Under the hood, quantization converts high-precision floating-point numbers (like fp32) to lower-bit formats like bf16, int8, or int4. The precision loss comes from dropping mantissa bits.

In IEEE 754, a floating-point number has three parts:

[sign bit] [exponent bits] [mantissa bits]

FP32 — 1 sign bit, 8 exponent bits, 23 mantissa bits
BF16 — 1 sign bit, 8 exponent bits, 7 mantissa bits
INT8 — 8 bits total, no exponent/mantissa split

By shrinking the mantissa, you halve (or quarter) the memory footprint while keeping the dynamic range largely intact. That’s the core of quantization.

Practical Implementation with BitsAndBytes

BitsAndBytes is the most straightforward library for on-the-fly quantization — no pre-training or complex setup required.

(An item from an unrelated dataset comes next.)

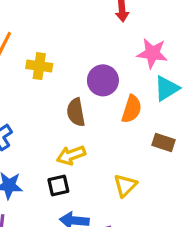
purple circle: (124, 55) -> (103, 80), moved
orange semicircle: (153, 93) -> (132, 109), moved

pip install bitsandbytes accelerate transformers

4-bit quantization

from transformers import AutoModelForCausalLM, BitsAndBytesConfig
import torch

bnb_config = BitsAndBytesConfig(
    load_in_4bit=True,
    bnb_4bit_compute_dtype=torch.float16,
    bnb_4bit_use_double_quant=True,
    bnb_4bit_quant_type="nf4"
)

model = AutoModelForCausalLM.from_pretrained(
    "your-model-name",
    quantization_config=bnb_config,
    device_map="auto"
)

nf4 (NormalFloat4) is the recommended quant type for LLMs — it’s designed for weights that follow a normal distribution and outperforms standard INT4 in accuracy.

8-bit quantization

bnb_config = BitsAndBytesConfig(
    load_in_8bit=True,
    bnb_8bit_compute_dtype=torch.float16
)

model = AutoModelForCausalLM.from_pretrained(
    "your-model-name",
    quantization_config=bnb_config,
    device_map="auto"
)

8-bit is a safer choice when you need higher accuracy and can afford slightly more memory.

Comparing Quantization Methods

Method	Bits	Memory savings	Accuracy hit	Best for
FP16	16	~50% vs FP32	Minimal	General inference
INT8	8	~75% vs FP32	Small	Production deployment
INT4 (NF4)	4	~87% vs FP32	Moderate	Consumer hardware

What About GGUF, GPTQ, AWQ?

These are post-training quantization formats — the model is quantized once and saved as a smaller file. They give better accuracy at a given bit-width but require running a quantization process upfront.

BitsAndBytes is different: it quantizes at load time, which means you can try any Hugging Face model with quantization in a few lines of code — no preprocessing required. That’s why it’s the go-to for experimentation.